PyPDF2 v1.10 Release Notes
Release Date: 2007-10-04 // over 16 years ago-
Text strings from PDF files are returned as Unicode string objects when pyPdf determines that they can be decoded (as UTF-16 strings, or as PDFDocEncoding strings). Unicode objects are also written out when necessary. This means that string objects in pyPdf can be either generic.ByteStringObject instances, or generic.TextStringObject instances.
The extractText method now returns a unicode string object.
All document information properties now return unicode string objects. In the event that a document provides docinfo properties that are not decoded by pyPdf, the raw byte strings can be accessed with an "_raw" property (ie. title_raw rather than title)
generic.DictionaryObject instances have been enhanced to be easier to use. Values coming out of dictionary objects will automatically be de-referenced (.getObject will be called on them), unless accessed by the new "raw_get" method. DictionaryObjects can now only contain PdfObject instances (as keys and values), making it easier to debug where non-PdfObject values (which cannot be written out) are entering dictionaries.

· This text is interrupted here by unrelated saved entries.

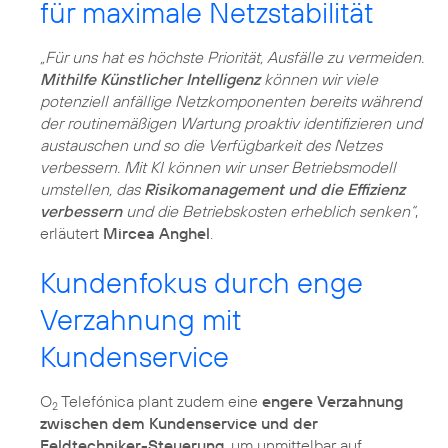
für maximale Netzstabilität
„Für uns hat es höchste Priorität, Ausfälle zu vermeiden.
Mithilfe Künstlicher Intelligenz
können wir viele
potenziell anfällige Netzkomponenten bereits während
der routinemäßigen Wartung proaktiv identifizieren und
austauschen und so die Verfügbarkeit des Netzes
verbessern. Mit KI können wir unser Betriebsmodell
umstellen, das
Risikomanagement und die Effizienz
verbessern
und die Betriebskosten erheblich senken“
,
erläutert
Mircea Anghel
.
Kundenfokus durch enge
Verzahnung mit
Kundenservice
O
Telefónica plant zudem eine
engere Verzahnung
2
zwischen dem Kundenservice und der
Feldtechniker-Steuerung
, um unmittelbar auf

Support for reading named destinations and outlines in PDF files. Original patch by Ashish Kulkarni.
Stream compatibility reading enhancements for malformed PDF files.
Cross reference table reading enhancements for malformed PDF files.
Encryption documentation.
Replace some "assert" statements with error raising.
Minor optimizations to FlateDecode algorithm increase speed when using PNG predictors.